Integration with Statistical Tests

Example: Multiple t-tests with FDR Control

import numpy as np
from scipy import stats
from online_fdr.batching.bh import BatchBH

def multiple_t_tests_with_fdr(data_groups, control_group, alpha=0.05):
    """Perform multiple t-tests with FDR correction."""

    # Calculate p-values for all comparisons
    p_values = []
    group_names = []

    print("Performing t-tests against control:")
    for group_name, group_data in data_groups.items():
        statistic, p_value = stats.ttest_ind(group_data, control_group)
        p_values.append(p_value)
        group_names.append(group_name)

        print(f"  {group_name} vs Control: t={statistic:.3f}, p={p_value:.4f}")

    # Apply FDR correction
    bh = BatchBH(alpha=alpha)
    decisions = bh.test_batch(p_values)

    # Report results
    print(f"\nFDR-corrected results (α={alpha}):")
    significant_groups = []

    for group_name, p_val, decision in zip(group_names, p_values, decisions):
        status = "SIGNIFICANT" if decision else "NOT SIGNIFICANT"
        print(f"  {group_name}: {status} (p={p_val:.4f})")

        if decision:
            significant_groups.append(group_name)

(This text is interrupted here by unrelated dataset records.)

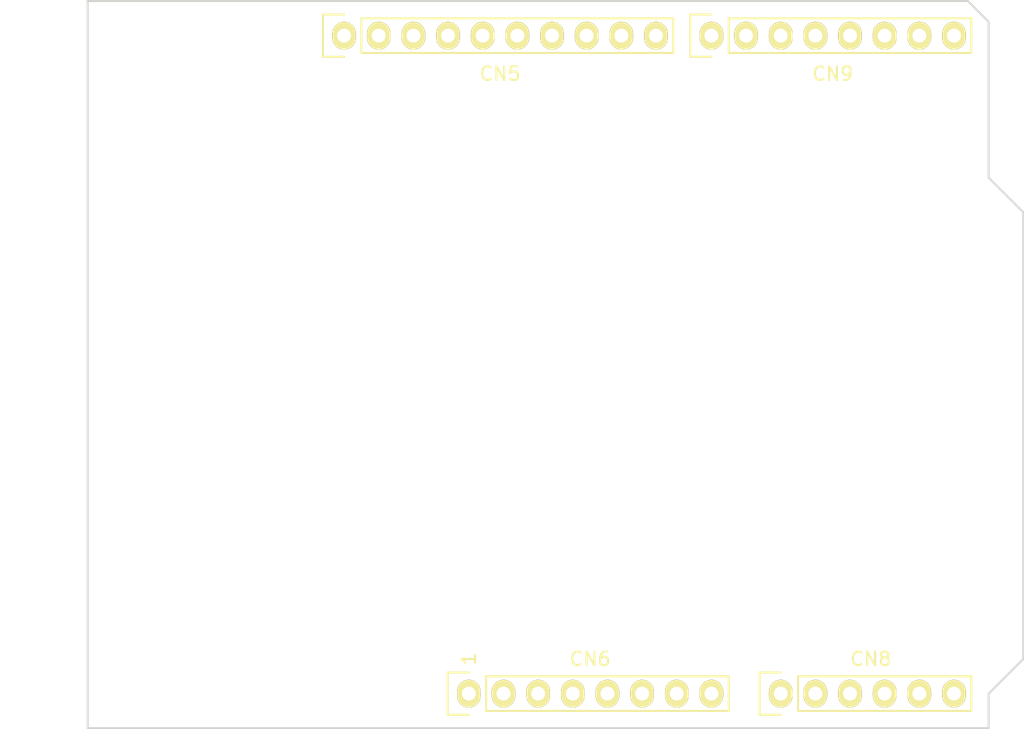
<source format=kicad_pcb>
(kicad_pcb (version 20171130) (host pcbnew "(5.1.10)-1")

  (general
    (thickness 1.6)
    (drawings 27)
    (tracks 0)
    (zones 0)
    (modules 4)
    (nets 31)
  )

  (page A4)
  (title_block
    (date "lun. 30 mars 2015")
  )

  (layers
    (0 F.Cu signal)
    (31 B.Cu signal)
    (32 B.Adhes user)
    (33 F.Adhes user)
    (34 B.Paste user)
    (35 F.Paste user)
    (36 B.SilkS user)
    (37 F.SilkS user)
    (38 B.Mask user)
    (39 F.Mask user)
    (40 Dwgs.User user)
    (41 Cmts.User user)
    (42 Eco1.User user)
    (43 Eco2.User user)
    (44 Edge.Cuts user)
    (45 Margin user)
    (46 B.CrtYd user)
    (47 F.CrtYd user)
    (48 B.Fab user)
    (49 F.Fab user hide)
  )

  (setup
    (last_trace_width 0.25)
    (trace_clearance 0.2)
    (zone_clearance 0.508)
    (zone_45_only no)
    (trace_min 0.2)
    (via_size 0.6)
    (via_drill 0.4)
    (via_min_size 0.4)
    (via_min_drill 0.3)
    (uvia_size 0.3)
    (uvia_drill 0.1)
    (uvias_allowed no)
    (uvia_min_size 0.2)
    (uvia_min_drill 0.1)
    (edge_width 0.15)
    (segment_width 0.15)
    (pcb_text_width 0.3)
    (pcb_text_size 1.5 1.5)
    (mod_edge_width 0.15)
    (mod_text_size 1 1)
    (mod_text_width 0.15)
    (pad_size 4.064 4.064)
    (pad_drill 3.048)
    (pad_to_mask_clearance 0)
    (aux_axis_origin 110.998 126.365)
    (grid_origin 110.998 126.365)
    (visible_elements 7FFFFFFF)
    (pcbplotparams
      (layerselection 0x00030_80000001)
      (usegerberextensions false)
      (usegerberattributes true)
      (usegerberadvancedattributes true)
      (creategerberjobfile true)
      (excludeedgelayer true)
      (linewidth 0.100000)
      (plotframeref false)
      (viasonmask false)
      (mode 1)
      (useauxorigin false)
      (hpglpennumber 1)
      (hpglpenspeed 20)
      (hpglpendiameter 15.000000)
      (psnegative false)
      (psa4output false)
      (plotreference true)
      (plotvalue true)
      (plotinvisibletext false)
      (padsonsilk false)
      (subtractmaskfromsilk false)
      (outputformat 1)
      (mirror false)
      (drillshape 1)
      (scaleselection 1)
      (outputdirectory ""))
  )

  (net 0 "")
  (net 1 /IOREF)
  (net 2 GND)
  (net 3 /A0)
  (net 4 /A1)
  (net 5 /A2)
  (net 6 /A3)
  (net 7 "Net-(CN5-Pad1)")
  (net 8 "Net-(CN5-Pad2)")
  (net 9 "Net-(CN5-Pad3)")
  (net 10 "Net-(CN6-Pad1)")
  (net 11 "Net-(CN6-Pad4)")
  (net 12 "Net-(CN6-Pad8)")
  (net 13 /~SPI_CS)
  (net 14 /MOSI)
  (net 15 /MISO)
  (net 16 /SCK)
  (net 17 /~RESET)
  (net 18 /+5V)
  (net 19 /A4)
  (net 20 /A5)
  (net 21 /D2)
  (net 22 /D3)
  (net 23 /D4)
  (net 24 /D5)
  (net 25 /D6)
  (net 26 /D7)
  (net 27 /D9)
  (net 28 /D8)
  (net 29 /INT)
  (net 30 /~CHRG)

  (net_class Default "This is the default net class."
    (clearance 0.2)
    (trace_width 0.25)
    (via_dia 0.6)
    (via_drill 0.4)
    (uvia_dia 0.3)
    (uvia_drill 0.1)
    (add_net /+5V)
    (add_net /A0)
    (add_net /A1)
    (add_net /A2)
    (add_net /A3)
    (add_net /A4)
    (add_net /A5)
    (add_net /D2)
    (add_net /D3)
    (add_net /D4)
    (add_net /D5)
    (add_net /D6)
    (add_net /D7)
    (add_net /D8)
    (add_net /D9)
    (add_net /INT)
    (add_net /IOREF)
    (add_net /MISO)
    (add_net /MOSI)
    (add_net /SCK)
    (add_net /~CHRG)
    (add_net /~RESET)
    (add_net /~SPI_CS)
    (add_net GND)
    (add_net "Net-(CN5-Pad1)")
    (add_net "Net-(CN5-Pad2)")
    (add_net "Net-(CN5-Pad3)")
    (add_net "Net-(CN6-Pad1)")
    (add_net "Net-(CN6-Pad4)")
    (add_net "Net-(CN6-Pad8)")
  )

  (module Socket_Arduino_Uno:Socket_Strip_Arduino_1x08 locked (layer F.Cu) (tedit 552168D2) (tstamp 551AF9EA)
    (at 138.938 123.825)
    (descr "Through hole socket strip")
    (tags "socket strip")
    (path /56D70129)
    (fp_text reference CN6 (at 8.89 -2.54) (layer F.SilkS)
      (effects (font (size 1 1) (thickness 0.15)))
    )
    (fp_text value Power (at 8.89 -4.064) (layer F.Fab)
      (effects (font (size 1 1) (thickness 0.15)))
    )
    (fp_line (start -1.55 -1.55) (end -1.55 1.55) (layer F.SilkS) (width 0.15))
    (fp_line (start 0 -1.55) (end -1.55 -1.55) (layer F.SilkS) (width 0.15))
    (fp_line (start 1.27 1.27) (end 1.27 -1.27) (layer F.SilkS) (width 0.15))
    (fp_line (start -1.55 1.55) (end 0 1.55) (layer F.SilkS) (width 0.15))
    (fp_line (start 19.05 -1.27) (end 1.27 -1.27) (layer F.SilkS) (width 0.15))
    (fp_line (start 19.05 1.27) (end 19.05 -1.27) (layer F.SilkS) (width 0.15))
    (fp_line (start 1.27 1.27) (end 19.05 1.27) (layer F.SilkS) (width 0.15))
    (fp_line (start -1.75 1.75) (end 19.55 1.75) (layer F.CrtYd) (width 0.05))
    (fp_line (start -1.75 -1.75) (end 19.55 -1.75) (layer F.CrtYd) (width 0.05))
    (fp_line (start 19.55 -1.75) (end 19.55 1.75) (layer F.CrtYd) (width 0.05))
    (fp_line (start -1.75 -1.75) (end -1.75 1.75) (layer F.CrtYd) (width 0.05))
    (pad 1 thru_hole oval (at 0 0) (size 1.7272 2.032) (drill 1.016) (layers *.Cu *.Mask F.SilkS)
      (net 10 "Net-(CN6-Pad1)"))
    (pad 2 thru_hole oval (at 2.54 0) (size 1.7272 2.032) (drill 1.016) (layers *.Cu *.Mask F.SilkS)
      (net 1 /IOREF))
    (pad 3 thru_hole oval (at 5.08 0) (size 1.7272 2.032) (drill 1.016) (layers *.Cu *.Mask F.SilkS)
      (net 17 /~RESET))
    (pad 4 thru_hole oval (at 7.62 0) (size 1.7272 2.032) (drill 1.016) (layers *.Cu *.Mask F.SilkS)
      (net 11 "Net-(CN6-Pad4)"))
    (pad 5 thru_hole oval (at 10.16 0) (size 1.7272 2.032) (drill 1.016) (layers *.Cu *.Mask F.SilkS)
      (net 18 /+5V))
    (pad 6 thru_hole oval (at 12.7 0) (size 1.7272 2.032) (drill 1.016) (layers *.Cu *.Mask F.SilkS)
      (net 2 GND))
    (pad 7 thru_hole oval (at 15.24 0) (size 1.7272 2.032) (drill 1.016) (layers *.Cu *.Mask F.SilkS)
      (net 2 GND))
    (pad 8 thru_hole oval (at 17.78 0) (size 1.7272 2.032) (drill 1.016) (layers *.Cu *.Mask F.SilkS)
      (net 12 "Net-(CN6-Pad8)"))
    (model ${KIPRJMOD}/Socket_Arduino_Uno.3dshapes/Socket_header_Arduino_1x08.wrl
      (offset (xyz 8.889999866485596 0 0))
      (scale (xyz 1 1 1))
      (rotate (xyz 0 0 180))
    )
  )

  (module Socket_Arduino_Uno:Socket_Strip_Arduino_1x06 locked (layer F.Cu) (tedit 552168D6) (tstamp 551AF9FF)
    (at 161.798 123.825)
    (descr "Through hole socket strip")
    (tags "socket strip")
    (path /56D70DD8)
    (fp_text reference CN8 (at 6.604 -2.54) (layer F.SilkS)
      (effects (font (size 1 1) (thickness 0.15)))
    )
    (fp_text value Analog (at 6.604 -4.064) (layer F.Fab)
      (effects (font (size 1 1) (thickness 0.15)))
    )
    (fp_line (start -1.55 -1.55) (end -1.55 1.55) (layer F.SilkS) (width 0.15))
    (fp_line (start 0 -1.55) (end -1.55 -1.55) (layer F.SilkS) (width 0.15))
    (fp_line (start 1.27 1.27) (end 1.27 -1.27) (layer F.SilkS) (width 0.15))
    (fp_line (start -1.55 1.55) (end 0 1.55) (layer F.SilkS) (width 0.15))
    (fp_line (start 13.97 -1.27) (end 1.27 -1.27) (layer F.SilkS) (width 0.15))
    (fp_line (start 13.97 1.27) (end 13.97 -1.27) (layer F.SilkS) (width 0.15))
    (fp_line (start 1.27 1.27) (end 13.97 1.27) (layer F.SilkS) (width 0.15))
    (fp_line (start -1.75 1.75) (end 14.45 1.75) (layer F.CrtYd) (width 0.05))
    (fp_line (start -1.75 -1.75) (end 14.45 -1.75) (layer F.CrtYd) (width 0.05))
    (fp_line (start 14.45 -1.75) (end 14.45 1.75) (layer F.CrtYd) (width 0.05))
    (fp_line (start -1.75 -1.75) (end -1.75 1.75) (layer F.CrtYd) (width 0.05))
    (pad 1 thru_hole oval (at 0 0) (size 1.7272 2.032) (drill 1.016) (layers *.Cu *.Mask F.SilkS)
      (net 3 /A0))
    (pad 2 thru_hole oval (at 2.54 0) (size 1.7272 2.032) (drill 1.016) (layers *.Cu *.Mask F.SilkS)
      (net 4 /A1))
    (pad 3 thru_hole oval (at 5.08 0) (size 1.7272 2.032) (drill 1.016) (layers *.Cu *.Mask F.SilkS)
      (net 5 /A2))
    (pad 4 thru_hole oval (at 7.62 0) (size 1.7272 2.032) (drill 1.016) (layers *.Cu *.Mask F.SilkS)
      (net 6 /A3))
    (pad 5 thru_hole oval (at 10.16 0) (size 1.7272 2.032) (drill 1.016) (layers *.Cu *.Mask F.SilkS)
      (net 19 /A4))
    (pad 6 thru_hole oval (at 12.7 0) (size 1.7272 2.032) (drill 1.016) (layers *.Cu *.Mask F.SilkS)
      (net 20 /A5))
    (model ${KIPRJMOD}/Socket_Arduino_Uno.3dshapes/Socket_header_Arduino_1x06.wrl
      (offset (xyz 6.349999904632568 0 0))
      (scale (xyz 1 1 1))
      (rotate (xyz 0 0 180))
    )
  )

  (module Socket_Arduino_Uno:Socket_Strip_Arduino_1x10 locked (layer F.Cu) (tedit 552168BF) (tstamp 618D5DC2)
    (at 129.794 75.565)
    (descr "Through hole socket strip")
    (tags "socket strip")
    (path /56D721E0)
    (fp_text reference CN5 (at 11.43 2.794) (layer F.SilkS)
      (effects (font (size 1 1) (thickness 0.15)))
    )
    (fp_text value Digital (at 11.43 4.318) (layer F.Fab)
      (effects (font (size 1 1) (thickness 0.15)))
    )
    (fp_line (start -1.55 -1.55) (end -1.55 1.55) (layer F.SilkS) (width 0.15))
    (fp_line (start 0 -1.55) (end -1.55 -1.55) (layer F.SilkS) (width 0.15))
    (fp_line (start 1.27 1.27) (end 1.27 -1.27) (layer F.SilkS) (width 0.15))
    (fp_line (start -1.55 1.55) (end 0 1.55) (layer F.SilkS) (width 0.15))
    (fp_line (start 24.13 -1.27) (end 1.27 -1.27) (layer F.SilkS) (width 0.15))
    (fp_line (start 24.13 1.27) (end 24.13 -1.27) (layer F.SilkS) (width 0.15))
    (fp_line (start 1.27 1.27) (end 24.13 1.27) (layer F.SilkS) (width 0.15))
    (fp_line (start -1.75 1.75) (end 24.65 1.75) (layer F.CrtYd) (width 0.05))
    (fp_line (start -1.75 -1.75) (end 24.65 -1.75) (layer F.CrtYd) (width 0.05))
    (fp_line (start 24.65 -1.75) (end 24.65 1.75) (layer F.CrtYd) (width 0.05))
    (fp_line (start -1.75 -1.75) (end -1.75 1.75) (layer F.CrtYd) (width 0.05))
    (pad 1 thru_hole oval (at 0 0) (size 1.7272 2.032) (drill 1.016) (layers *.Cu *.Mask F.SilkS)
      (net 7 "Net-(CN5-Pad1)"))
    (pad 2 thru_hole oval (at 2.54 0) (size 1.7272 2.032) (drill 1.016) (layers *.Cu *.Mask F.SilkS)
      (net 8 "Net-(CN5-Pad2)"))
    (pad 3 thru_hole oval (at 5.08 0) (size 1.7272 2.032) (drill 1.016) (layers *.Cu *.Mask F.SilkS)
      (net 9 "Net-(CN5-Pad3)"))
    (pad 4 thru_hole oval (at 7.62 0) (size 1.7272 2.032) (drill 1.016) (layers *.Cu *.Mask F.SilkS)
      (net 2 GND))
    (pad 5 thru_hole oval (at 10.16 0) (size 1.7272 2.032) (drill 1.016) (layers *.Cu *.Mask F.SilkS)
      (net 16 /SCK))
    (pad 6 thru_hole oval (at 12.7 0) (size 1.7272 2.032) (drill 1.016) (layers *.Cu *.Mask F.SilkS)
      (net 15 /MISO))
    (pad 7 thru_hole oval (at 15.24 0) (size 1.7272 2.032) (drill 1.016) (layers *.Cu *.Mask F.SilkS)
      (net 14 /MOSI))
    (pad 8 thru_hole oval (at 17.78 0) (size 1.7272 2.032) (drill 1.016) (layers *.Cu *.Mask F.SilkS)
      (net 13 /~SPI_CS))
    (pad 9 thru_hole oval (at 20.32 0) (size 1.7272 2.032) (drill 1.016) (layers *.Cu *.Mask F.SilkS)
      (net 27 /D9))
    (pad 10 thru_hole oval (at 22.86 0) (size 1.7272 2.032) (drill 1.016) (layers *.Cu *.Mask F.SilkS)
      (net 28 /D8))
    (model ${KIPRJMOD}/Socket_Arduino_Uno.3dshapes/Socket_header_Arduino_1x10.wrl
      (offset (xyz 11.42999982833862 0 0))
      (scale (xyz 1 1 1))
      (rotate (xyz 0 0 180))
    )
  )

  (module Socket_Arduino_Uno:Socket_Strip_Arduino_1x08 locked (layer F.Cu) (tedit 552168C7) (tstamp 551AFA2F)
    (at 156.718 75.565)
    (descr "Through hole socket strip")
    (tags "socket strip")
    (path /56D7164F)
    (fp_text reference CN9 (at 8.89 2.794) (layer F.SilkS)
      (effects (font (size 1 1) (thickness 0.15)))
    )
    (fp_text value Digital (at 8.89 4.318) (layer F.Fab)
      (effects (font (size 1 1) (thickness 0.15)))
    )
    (fp_line (start -1.55 -1.55) (end -1.55 1.55) (layer F.SilkS) (width 0.15))
    (fp_line (start 0 -1.55) (end -1.55 -1.55) (layer F.SilkS) (width 0.15))
    (fp_line (start 1.27 1.27) (end 1.27 -1.27) (layer F.SilkS) (width 0.15))
    (fp_line (start -1.55 1.55) (end 0 1.55) (layer F.SilkS) (width 0.15))
    (fp_line (start 19.05 -1.27) (end 1.27 -1.27) (layer F.SilkS) (width 0.15))
    (fp_line (start 19.05 1.27) (end 19.05 -1.27) (layer F.SilkS) (width 0.15))
    (fp_line (start 1.27 1.27) (end 19.05 1.27) (layer F.SilkS) (width 0.15))
    (fp_line (start -1.75 1.75) (end 19.55 1.75) (layer F.CrtYd) (width 0.05))
    (fp_line (start -1.75 -1.75) (end 19.55 -1.75) (layer F.CrtYd) (width 0.05))
    (fp_line (start 19.55 -1.75) (end 19.55 1.75) (layer F.CrtYd) (width 0.05))
    (fp_line (start -1.75 -1.75) (end -1.75 1.75) (layer F.CrtYd) (width 0.05))
    (pad 1 thru_hole oval (at 0 0) (size 1.7272 2.032) (drill 1.016) (layers *.Cu *.Mask F.SilkS)
      (net 26 /D7))
    (pad 2 thru_hole oval (at 2.54 0) (size 1.7272 2.032) (drill 1.016) (layers *.Cu *.Mask F.SilkS)
      (net 25 /D6))
    (pad 3 thru_hole oval (at 5.08 0) (size 1.7272 2.032) (drill 1.016) (layers *.Cu *.Mask F.SilkS)
      (net 24 /D5))
    (pad 4 thru_hole oval (at 7.62 0) (size 1.7272 2.032) (drill 1.016) (layers *.Cu *.Mask F.SilkS)
      (net 23 /D4))
    (pad 5 thru_hole oval (at 10.16 0) (size 1.7272 2.032) (drill 1.016) (layers *.Cu *.Mask F.SilkS)
      (net 22 /D3))
    (pad 6 thru_hole oval (at 12.7 0) (size 1.7272 2.032) (drill 1.016) (layers *.Cu *.Mask F.SilkS)
      (net 21 /D2))
    (pad 7 thru_hole oval (at 15.24 0) (size 1.7272 2.032) (drill 1.016) (layers *.Cu *.Mask F.SilkS)
      (net 29 /INT))
    (pad 8 thru_hole oval (at 17.78 0) (size 1.7272 2.032) (drill 1.016) (layers *.Cu *.Mask F.SilkS)
      (net 30 /~CHRG))
    (model ${KIPRJMOD}/Socket_Arduino_Uno.3dshapes/Socket_header_Arduino_1x08.wrl
      (offset (xyz 8.889999866485596 0 0))
      (scale (xyz 1 1 1))
      (rotate (xyz 0 0 180))
    )
  )

  (gr_text 1 (at 138.938 121.285 90) (layer F.SilkS)
    (effects (font (size 1 1) (thickness 0.15)))
  )
  (gr_circle (center 117.348 76.962) (end 118.618 76.962) (layer Dwgs.User) (width 0.15))
  (gr_line (start 114.427 78.994) (end 114.427 74.93) (angle 90) (layer Dwgs.User) (width 0.15))
  (gr_line (start 120.269 78.994) (end 114.427 78.994) (angle 90) (layer Dwgs.User) (width 0.15))
  (gr_line (start 120.269 74.93) (end 120.269 78.994) (angle 90) (layer Dwgs.User) (width 0.15))
  (gr_line (start 114.427 74.93) (end 120.269 74.93) (angle 90) (layer Dwgs.User) (width 0.15))
  (gr_line (start 120.523 93.98) (end 104.648 93.98) (angle 90) (layer Dwgs.User) (width 0.15))
  (gr_line (start 177.038 74.549) (end 175.514 73.025) (angle 90) (layer Edge.Cuts) (width 0.15))
  (gr_line (start 177.038 85.979) (end 177.038 74.549) (angle 90) (layer Edge.Cuts) (width 0.15))
  (gr_line (start 179.578 88.519) (end 177.038 85.979) (angle 90) (layer Edge.Cuts) (width 0.15))
  (gr_line (start 179.578 121.285) (end 179.578 88.519) (angle 90) (layer Edge.Cuts) (width 0.15))
  (gr_line (start 177.038 123.825) (end 179.578 121.285) (angle 90) (layer Edge.Cuts) (width 0.15))
  (gr_line (start 177.038 126.365) (end 177.038 123.825) (angle 90) (layer Edge.Cuts) (width 0.15))
  (gr_line (start 110.998 126.365) (end 177.038 126.365) (angle 90) (layer Edge.Cuts) (width 0.15))
  (gr_line (start 110.998 73.025) (end 110.998 126.365) (angle 90) (layer Edge.Cuts) (width 0.15))
  (gr_line (start 175.514 73.025) (end 110.998 73.025) (angle 90) (layer Edge.Cuts) (width 0.15))
  (gr_line (start 173.355 102.235) (end 173.355 94.615) (angle 90) (layer Dwgs.User) (width 0.15))
  (gr_line (start 178.435 102.235) (end 173.355 102.235) (angle 90) (layer Dwgs.User) (width 0.15))
  (gr_line (start 178.435 94.615) (end 178.435 102.235) (angle 90) (layer Dwgs.User) (width 0.15))
  (gr_line (start 173.355 94.615) (end 178.435 94.615) (angle 90) (layer Dwgs.User) (width 0.15))
  (gr_line (start 109.093 123.19) (end 109.093 114.3) (angle 90) (layer Dwgs.User) (width 0.15))
  (gr_line (start 122.428 123.19) (end 109.093 123.19) (angle 90) (layer Dwgs.User) (width 0.15))
  (gr_line (start 122.428 114.3) (end 122.428 123.19) (angle 90) (layer Dwgs.User) (width 0.15))
  (gr_line (start 109.093 114.3) (end 122.428 114.3) (angle 90) (layer Dwgs.User) (width 0.15))
  (gr_line (start 104.648 93.98) (end 104.648 82.55) (angle 90) (layer Dwgs.User) (width 0.15))
  (gr_line (start 120.523 82.55) (end 120.523 93.98) (angle 90) (layer Dwgs.User) (width 0.15))
  (gr_line (start 104.648 82.55) (end 120.523 82.55) (angle 90) (layer Dwgs.User) (width 0.15))

)

</source>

    return significant_groups, p_values, decisions

# Example with simulated data
np.random.seed(123)

# Control group
control = np.random.normal(0, 1, 100)

# Treatment groups with different effect sizes
groups = {
    'Treatment_A': np.random.normal(0.5, 1, 100),    # Small effect
    'Treatment_B': np.random.normal(1.0, 1, 100),    # Medium effect  
    'Treatment_C': np.random.normal(0.1, 1, 100),    # Very small effect
    'Treatment_D': np.random.normal(1.5, 1, 100),    # Large effect
}

significant, p_vals, decisions = multiple_t_tests_with_fdr(
    groups, control, alpha=0.05
)

print(f"\nSignificant treatments: {significant}")

References

  1. Benjamini, Y., and Y. Hochberg (1995). "Controlling the False Discovery Rate: A Practical and Powerful Approach to Multiple Testing." Journal of the Royal Statistical Society, Series B, 57(1):289-300.

  2. Storey, J. D. (2002). "A direct approach to false discovery rates." Journal of the Royal Statistical Society, Series B, 64(3):479-498.

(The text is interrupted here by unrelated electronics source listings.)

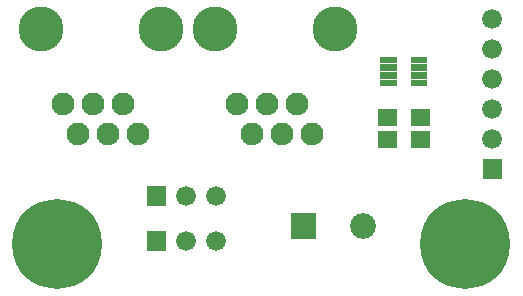
<source format=gbr>
G04 start of page 6 for group -4063 idx -4063 *
G04 Title: (unknown), componentmask *
G04 Creator: pcb 20110918 *
G04 CreationDate: Sun 25 Aug 2013 04:17:39 AM GMT UTC *
G04 For: railfan *
G04 Format: Gerber/RS-274X *
G04 PCB-Dimensions: 170000 100000 *
G04 PCB-Coordinate-Origin: lower left *
%MOIN*%
%FSLAX25Y25*%
%LNTOPMASK*%
%ADD57R,0.0572X0.0572*%
%ADD56R,0.0225X0.0225*%
%ADD55C,0.0660*%
%ADD54C,0.2997*%
%ADD53C,0.0860*%
%ADD52C,0.0001*%
%ADD51C,0.0760*%
%ADD50C,0.1500*%
G54D50*X109500Y88500D03*
G54D51*X102000Y53500D03*
X97000Y63500D03*
X92000Y53500D03*
X87000Y63500D03*
X82000Y53500D03*
X77000Y63500D03*
G54D52*G36*
X94700Y27300D02*Y18700D01*
X103300D01*
Y27300D01*
X94700D01*
G37*
G54D53*X119000Y23000D03*
G54D52*G36*
X158700Y45300D02*Y38700D01*
X165300D01*
Y45300D01*
X158700D01*
G37*
G54D54*X153000Y17000D03*
G54D55*X162000Y52000D03*
Y62000D03*
Y72000D03*
Y82000D03*
Y92000D03*
G54D50*X69500Y88500D03*
X51500D03*
X11500D03*
G54D51*X44000Y53500D03*
X39000Y63500D03*
X29000D03*
X19000D03*
X34000Y53500D03*
X24000D03*
G54D54*X17000Y17000D03*
G54D52*G36*
X46700Y36300D02*Y29700D01*
X53300D01*
Y36300D01*
X46700D01*
G37*
G54D55*X60000Y33000D03*
X70000D03*
G54D52*G36*
X46700Y21300D02*Y14700D01*
X53300D01*
Y21300D01*
X46700D01*
G37*
G54D55*X60000Y18000D03*
X70000D03*
G54D56*X136080Y70660D02*X139230D01*
X136080Y73220D02*X139230D01*
X136080Y75780D02*X139230D01*
X125770Y78340D02*X128920D01*
X125770Y75780D02*X128920D01*
X125770Y73220D02*X128920D01*
X125770Y70660D02*X128920D01*
X136080Y78340D02*X139230D01*
G54D57*X126607Y59043D02*X127393D01*
X126607Y51957D02*X127393D01*
X137607Y59043D02*X138393D01*
X137607Y51957D02*X138393D01*
M02*

</source>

  3. Benjamini, Y., and D. Yekutieli (2001). "The control of the false discovery rate in multiple testing under dependency." Annals of Statistics, 29(4):1165-1188.

  4. Benjamini, Y., and D. Yekutieli (1999). "Resampling-based false discovery rate controlling multiple test procedures for correlated test statistics." Journal of Statistical Planning and Inference, 82(1-2):171-196.